(Dataset records)
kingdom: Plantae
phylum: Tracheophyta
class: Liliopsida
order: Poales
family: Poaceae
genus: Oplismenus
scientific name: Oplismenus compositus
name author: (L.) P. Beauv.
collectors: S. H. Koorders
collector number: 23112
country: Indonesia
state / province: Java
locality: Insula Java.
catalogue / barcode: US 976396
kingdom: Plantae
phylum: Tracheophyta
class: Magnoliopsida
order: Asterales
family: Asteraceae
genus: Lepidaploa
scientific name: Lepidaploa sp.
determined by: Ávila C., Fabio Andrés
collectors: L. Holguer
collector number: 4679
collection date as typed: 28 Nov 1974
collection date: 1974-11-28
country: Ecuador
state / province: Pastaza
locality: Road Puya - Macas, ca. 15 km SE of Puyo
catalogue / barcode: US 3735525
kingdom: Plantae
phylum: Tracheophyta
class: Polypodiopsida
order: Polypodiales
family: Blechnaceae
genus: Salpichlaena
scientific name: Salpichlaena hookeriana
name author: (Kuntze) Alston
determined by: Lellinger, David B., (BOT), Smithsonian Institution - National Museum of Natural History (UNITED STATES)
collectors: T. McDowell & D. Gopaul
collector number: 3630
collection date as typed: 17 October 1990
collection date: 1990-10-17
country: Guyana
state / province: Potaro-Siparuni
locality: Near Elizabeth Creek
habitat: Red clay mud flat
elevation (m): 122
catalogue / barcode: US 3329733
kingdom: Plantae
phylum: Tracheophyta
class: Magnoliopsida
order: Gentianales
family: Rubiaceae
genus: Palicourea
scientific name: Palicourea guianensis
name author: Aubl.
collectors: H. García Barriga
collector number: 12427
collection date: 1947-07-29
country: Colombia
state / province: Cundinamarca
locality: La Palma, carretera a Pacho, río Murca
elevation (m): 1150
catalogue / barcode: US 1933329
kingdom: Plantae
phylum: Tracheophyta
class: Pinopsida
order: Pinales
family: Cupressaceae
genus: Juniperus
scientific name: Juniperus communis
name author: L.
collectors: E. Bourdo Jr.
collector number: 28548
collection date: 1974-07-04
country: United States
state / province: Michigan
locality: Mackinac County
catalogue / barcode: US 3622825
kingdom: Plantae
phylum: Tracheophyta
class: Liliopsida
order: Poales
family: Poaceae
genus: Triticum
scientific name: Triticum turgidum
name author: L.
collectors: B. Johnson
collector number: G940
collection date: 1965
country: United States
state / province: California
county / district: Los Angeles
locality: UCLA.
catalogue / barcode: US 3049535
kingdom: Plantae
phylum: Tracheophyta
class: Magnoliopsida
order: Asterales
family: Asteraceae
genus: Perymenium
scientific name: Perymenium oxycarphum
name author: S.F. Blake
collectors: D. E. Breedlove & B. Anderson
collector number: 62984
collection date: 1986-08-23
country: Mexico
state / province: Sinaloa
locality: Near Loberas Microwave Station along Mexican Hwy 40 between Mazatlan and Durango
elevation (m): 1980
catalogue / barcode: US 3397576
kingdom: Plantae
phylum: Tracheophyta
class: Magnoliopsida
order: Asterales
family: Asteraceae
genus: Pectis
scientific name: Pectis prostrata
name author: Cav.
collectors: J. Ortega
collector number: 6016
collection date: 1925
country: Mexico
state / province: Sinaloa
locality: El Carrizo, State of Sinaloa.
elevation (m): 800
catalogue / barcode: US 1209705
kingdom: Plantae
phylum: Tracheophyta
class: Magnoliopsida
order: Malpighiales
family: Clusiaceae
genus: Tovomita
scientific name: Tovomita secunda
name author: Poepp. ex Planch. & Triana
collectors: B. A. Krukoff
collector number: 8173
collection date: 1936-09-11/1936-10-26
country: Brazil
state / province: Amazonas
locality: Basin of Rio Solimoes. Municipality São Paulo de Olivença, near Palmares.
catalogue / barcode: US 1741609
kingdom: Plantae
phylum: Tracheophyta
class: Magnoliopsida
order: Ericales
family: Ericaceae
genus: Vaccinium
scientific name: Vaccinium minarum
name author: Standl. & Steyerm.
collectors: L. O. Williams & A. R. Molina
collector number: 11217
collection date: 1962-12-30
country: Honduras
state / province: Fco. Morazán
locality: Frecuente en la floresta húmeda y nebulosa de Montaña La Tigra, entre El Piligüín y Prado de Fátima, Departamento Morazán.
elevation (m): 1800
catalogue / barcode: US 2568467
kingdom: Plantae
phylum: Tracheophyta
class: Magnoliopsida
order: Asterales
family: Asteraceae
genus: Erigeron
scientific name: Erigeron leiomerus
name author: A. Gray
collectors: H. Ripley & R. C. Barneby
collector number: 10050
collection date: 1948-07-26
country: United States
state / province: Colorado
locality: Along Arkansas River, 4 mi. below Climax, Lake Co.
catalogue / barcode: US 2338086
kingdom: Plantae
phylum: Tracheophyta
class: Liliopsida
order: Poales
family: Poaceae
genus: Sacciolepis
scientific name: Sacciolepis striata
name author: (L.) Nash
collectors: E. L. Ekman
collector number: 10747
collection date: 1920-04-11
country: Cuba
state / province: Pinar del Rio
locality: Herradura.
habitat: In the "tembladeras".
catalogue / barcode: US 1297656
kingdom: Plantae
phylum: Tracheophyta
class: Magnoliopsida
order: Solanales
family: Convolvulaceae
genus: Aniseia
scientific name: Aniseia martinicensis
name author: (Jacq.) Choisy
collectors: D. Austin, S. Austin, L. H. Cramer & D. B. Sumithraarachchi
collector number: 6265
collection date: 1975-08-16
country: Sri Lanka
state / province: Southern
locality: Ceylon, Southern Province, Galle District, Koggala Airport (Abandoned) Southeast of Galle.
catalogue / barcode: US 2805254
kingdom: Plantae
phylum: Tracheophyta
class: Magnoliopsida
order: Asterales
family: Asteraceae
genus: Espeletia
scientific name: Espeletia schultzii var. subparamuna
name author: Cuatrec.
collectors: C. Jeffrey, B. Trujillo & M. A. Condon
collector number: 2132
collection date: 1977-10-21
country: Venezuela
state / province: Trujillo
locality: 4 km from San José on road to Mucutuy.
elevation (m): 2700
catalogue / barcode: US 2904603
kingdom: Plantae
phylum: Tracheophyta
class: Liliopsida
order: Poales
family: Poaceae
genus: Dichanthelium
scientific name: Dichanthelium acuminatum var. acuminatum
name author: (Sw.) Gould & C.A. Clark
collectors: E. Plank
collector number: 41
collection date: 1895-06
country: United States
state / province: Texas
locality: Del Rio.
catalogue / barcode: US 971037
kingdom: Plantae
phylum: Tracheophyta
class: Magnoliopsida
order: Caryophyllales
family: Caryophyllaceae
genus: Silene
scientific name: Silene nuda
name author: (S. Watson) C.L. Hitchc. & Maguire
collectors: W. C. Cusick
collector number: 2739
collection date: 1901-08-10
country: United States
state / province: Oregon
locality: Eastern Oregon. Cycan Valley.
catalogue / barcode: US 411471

PROBLEM REQUIREMENTS -> Reproduce every line of the records above word for word, without changing anything.

COMPLETED EXERCISE ->
kingdom: Plantae
phylum: Tracheophyta
class: Liliopsida
order: Poales
family: Poaceae
genus: Oplismenus
scientific name: Oplismenus compositus
name author: (L.) P. Beauv.
collectors: S. H. Koorders
collector number: 23112
country: Indonesia
state / province: Java
locality: Insula Java.
catalogue / barcode: US 976396
kingdom: Plantae
phylum: Tracheophyta
class: Magnoliopsida
order: Asterales
family: Asteraceae
genus: Lepidaploa
scientific name: Lepidaploa sp.
determined by: Ávila C., Fabio Andrés
collectors: L. Holguer
collector number: 4679
collection date as typed: 28 Nov 1974
collection date: 1974-11-28
country: Ecuador
state / province: Pastaza
locality: Road Puya - Macas, ca. 15 km SE of Puyo
catalogue / barcode: US 3735525
kingdom: Plantae
phylum: Tracheophyta
class: Polypodiopsida
order: Polypodiales
family: Blechnaceae
genus: Salpichlaena
scientific name: Salpichlaena hookeriana
name author: (Kuntze) Alston
determined by: Lellinger, David B., (BOT), Smithsonian Institution - National Museum of Natural History (UNITED STATES)
collectors: T. McDowell & D. Gopaul
collector number: 3630
collection date as typed: 17 October 1990
collection date: 1990-10-17
country: Guyana
state / province: Potaro-Siparuni
locality: Near Elizabeth Creek
habitat: Red clay mud flat
elevation (m): 122
catalogue / barcode: US 3329733
kingdom: Plantae
phylum: Tracheophyta
class: Magnoliopsida
order: Gentianales
family: Rubiaceae
genus: Palicourea
scientific name: Palicourea guianensis
name author: Aubl.
collectors: H. García Barriga
collector number: 12427
collection date: 1947-07-29
country: Colombia
state / province: Cundinamarca
locality: La Palma, carretera a Pacho, río Murca
elevation (m): 1150
catalogue / barcode: US 1933329
kingdom: Plantae
phylum: Tracheophyta
class: Pinopsida
order: Pinales
family: Cupressaceae
genus: Juniperus
scientific name: Juniperus communis
name author: L.
collectors: E. Bourdo Jr.
collector number: 28548
collection date: 1974-07-04
country: United States
state / province: Michigan
locality: Mackinac County
catalogue / barcode: US 3622825
kingdom: Plantae
phylum: Tracheophyta
class: Liliopsida
order: Poales
family: Poaceae
genus: Triticum
scientific name: Triticum turgidum
name author: L.
collectors: B. Johnson
collector number: G940
collection date: 1965
country: United States
state / province: California
county / district: Los Angeles
locality: UCLA.
catalogue / barcode: US 3049535
kingdom: Plantae
phylum: Tracheophyta
class: Magnoliopsida
order: Asterales
family: Asteraceae
genus: Perymenium
scientific name: Perymenium oxycarphum
name author: S.F. Blake
collectors: D. E. Breedlove & B. Anderson
collector number: 62984
collection date: 1986-08-23
country: Mexico
state / province: Sinaloa
locality: Near Loberas Microwave Station along Mexican Hwy 40 between Mazatlan and Durango
elevation (m): 1980
catalogue / barcode: US 3397576
kingdom: Plantae
phylum: Tracheophyta
class: Magnoliopsida
order: Asterales
family: Asteraceae
genus: Pectis
scientific name: Pectis prostrata
name author: Cav.
collectors: J. Ortega
collector number: 6016
collection date: 1925
country: Mexico
state / province: Sinaloa
locality: El Carrizo, State of Sinaloa.
elevation (m): 800
catalogue / barcode: US 1209705
kingdom: Plantae
phylum: Tracheophyta
class: Magnoliopsida
order: Malpighiales
family: Clusiaceae
genus: Tovomita
scientific name: Tovomita secunda
name author: Poepp. ex Planch. & Triana
collectors: B. A. Krukoff
collector number: 8173
collection date: 1936-09-11/1936-10-26
country: Brazil
state / province: Amazonas
locality: Basin of Rio Solimoes. Municipality São Paulo de Olivença, near Palmares.
catalogue / barcode: US 1741609
kingdom: Plantae
phylum: Tracheophyta
class: Magnoliopsida
order: Ericales
family: Ericaceae
genus: Vaccinium
scientific name: Vaccinium minarum
name author: Standl. & Steyerm.
collectors: L. O. Williams & A. R. Molina
collector number: 11217
collection date: 1962-12-30
country: Honduras
state / province: Fco. Morazán
locality: Frecuente en la floresta húmeda y nebulosa de Montaña La Tigra, entre El Piligüín y Prado de Fátima, Departamento Morazán.
elevation (m): 1800
catalogue / barcode: US 2568467
kingdom: Plantae
phylum: Tracheophyta
class: Magnoliopsida
order: Asterales
family: Asteraceae
genus: Erigeron
scientific name: Erigeron leiomerus
name author: A. Gray
collectors: H. Ripley & R. C. Barneby
collector number: 10050
collection date: 1948-07-26
country: United States
state / province: Colorado
locality: Along Arkansas River, 4 mi. below Climax, Lake Co.
catalogue / barcode: US 2338086
kingdom: Plantae
phylum: Tracheophyta
class: Liliopsida
order: Poales
family: Poaceae
genus: Sacciolepis
scientific name: Sacciolepis striata
name author: (L.) Nash
collectors: E. L. Ekman
collector number: 10747
collection date: 1920-04-11
country: Cuba
state / province: Pinar del Rio
locality: Herradura.
habitat: In the "tembladeras".
catalogue / barcode: US 1297656
kingdom: Plantae
phylum: Tracheophyta
class: Magnoliopsida
order: Solanales
family: Convolvulaceae
genus: Aniseia
scientific name: Aniseia martinicensis
name author: (Jacq.) Choisy
collectors: D. Austin, S. Austin, L. H. Cramer & D. B. Sumithraarachchi
collector number: 6265
collection date: 1975-08-16
country: Sri Lanka
state / province: Southern
locality: Ceylon, Southern Province, Galle District, Koggala Airport (Abandoned) Southeast of Galle.
catalogue / barcode: US 2805254
kingdom: Plantae
phylum: Tracheophyta
class: Magnoliopsida
order: Asterales
family: Asteraceae
genus: Espeletia
scientific name: Espeletia schultzii var. subparamuna
name author: Cuatrec.
collectors: C. Jeffrey, B. Trujillo & M. A. Condon
collector number: 2132
collection date: 1977-10-21
country: Venezuela
state / province: Trujillo
locality: 4 km from San José on road to Mucutuy.
elevation (m): 2700
catalogue / barcode: US 2904603
kingdom: Plantae
phylum: Tracheophyta
class: Liliopsida
order: Poales
family: Poaceae
genus: Dichanthelium
scientific name: Dichanthelium acuminatum var. acuminatum
name author: (Sw.) Gould & C.A. Clark
collectors: E. Plank
collector number: 41
collection date: 1895-06
country: United States
state / province: Texas
locality: Del Rio.
catalogue / barcode: US 971037
kingdom: Plantae
phylum: Tracheophyta
class: Magnoliopsida
order: Caryophyllales
family: Caryophyllaceae
genus: Silene
scientific name: Silene nuda
name author: (S. Watson) C.L. Hitchc. & Maguire
collectors: W. C. Cusick
collector number: 2739
collection date: 1901-08-10
country: United States
state / province: Oregon
locality: Eastern Oregon. Cycan Valley.
catalogue / barcode: US 411471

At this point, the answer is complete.